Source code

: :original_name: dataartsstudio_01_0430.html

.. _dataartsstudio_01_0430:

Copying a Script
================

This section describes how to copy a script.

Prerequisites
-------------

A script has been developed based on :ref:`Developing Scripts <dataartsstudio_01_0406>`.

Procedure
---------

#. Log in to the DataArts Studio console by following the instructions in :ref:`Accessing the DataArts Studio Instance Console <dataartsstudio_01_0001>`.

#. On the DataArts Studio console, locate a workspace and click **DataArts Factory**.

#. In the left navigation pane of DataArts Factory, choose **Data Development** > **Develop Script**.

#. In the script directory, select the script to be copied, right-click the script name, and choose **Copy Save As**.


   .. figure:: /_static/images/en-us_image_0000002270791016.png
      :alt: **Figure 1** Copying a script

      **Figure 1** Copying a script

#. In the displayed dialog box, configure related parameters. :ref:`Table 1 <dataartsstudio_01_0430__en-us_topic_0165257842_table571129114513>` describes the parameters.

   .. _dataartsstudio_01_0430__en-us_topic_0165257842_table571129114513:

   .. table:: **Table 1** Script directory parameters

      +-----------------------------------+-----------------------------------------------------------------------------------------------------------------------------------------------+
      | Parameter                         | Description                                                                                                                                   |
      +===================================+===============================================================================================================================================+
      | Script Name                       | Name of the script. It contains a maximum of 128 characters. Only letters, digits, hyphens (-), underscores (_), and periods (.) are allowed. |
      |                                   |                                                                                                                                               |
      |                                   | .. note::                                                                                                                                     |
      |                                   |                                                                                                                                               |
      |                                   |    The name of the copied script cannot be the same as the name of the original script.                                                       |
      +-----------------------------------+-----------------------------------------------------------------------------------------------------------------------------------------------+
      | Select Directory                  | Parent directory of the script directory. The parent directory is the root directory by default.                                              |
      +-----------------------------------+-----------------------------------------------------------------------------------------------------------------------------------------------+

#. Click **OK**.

☆ ☆ ☆ ☆ ☆ ☆ ☆

**EXERCISE INSTRUCTIONS**
Reproduce the entries exactly as they appear.

**WRITTEN RESPONSE**
Source code

: :original_name: dataartsstudio_01_0430.html

.. _dataartsstudio_01_0430:

Copying a Script
================

This section describes how to copy a script.

Prerequisites
-------------

A script has been developed based on :ref:`Developing Scripts <dataartsstudio_01_0406>`.

Procedure
---------

#. Log in to the DataArts Studio console by following the instructions in :ref:`Accessing the DataArts Studio Instance Console <dataartsstudio_01_0001>`.

#. On the DataArts Studio console, locate a workspace and click **DataArts Factory**.

#. In the left navigation pane of DataArts Factory, choose **Data Development** > **Develop Script**.

#. In the script directory, select the script to be copied, right-click the script name, and choose **Copy Save As**.


   .. figure:: /_static/images/en-us_image_0000002270791016.png
      :alt: **Figure 1** Copying a script

      **Figure 1** Copying a script

#. In the displayed dialog box, configure related parameters. :ref:`Table 1 <dataartsstudio_01_0430__en-us_topic_0165257842_table571129114513>` describes the parameters.

   .. _dataartsstudio_01_0430__en-us_topic_0165257842_table571129114513:

   .. table:: **Table 1** Script directory parameters

      +-----------------------------------+-----------------------------------------------------------------------------------------------------------------------------------------------+
      | Parameter                         | Description                                                                                                                                   |
      +===================================+===============================================================================================================================================+
      | Script Name                       | Name of the script. It contains a maximum of 128 characters. Only letters, digits, hyphens (-), underscores (_), and periods (.) are allowed. |
      |                                   |                                                                                                                                               |
      |                                   | .. note::                                                                                                                                     |
      |                                   |                                                                                                                                               |
      |                                   |    The name of the copied script cannot be the same as the name of the original script.                                                       |
      +-----------------------------------+-----------------------------------------------------------------------------------------------------------------------------------------------+
      | Select Directory                  | Parent directory of the script directory. The parent directory is the root directory by default.                                              |
      +-----------------------------------+-----------------------------------------------------------------------------------------------------------------------------------------------+

#. Click **OK**.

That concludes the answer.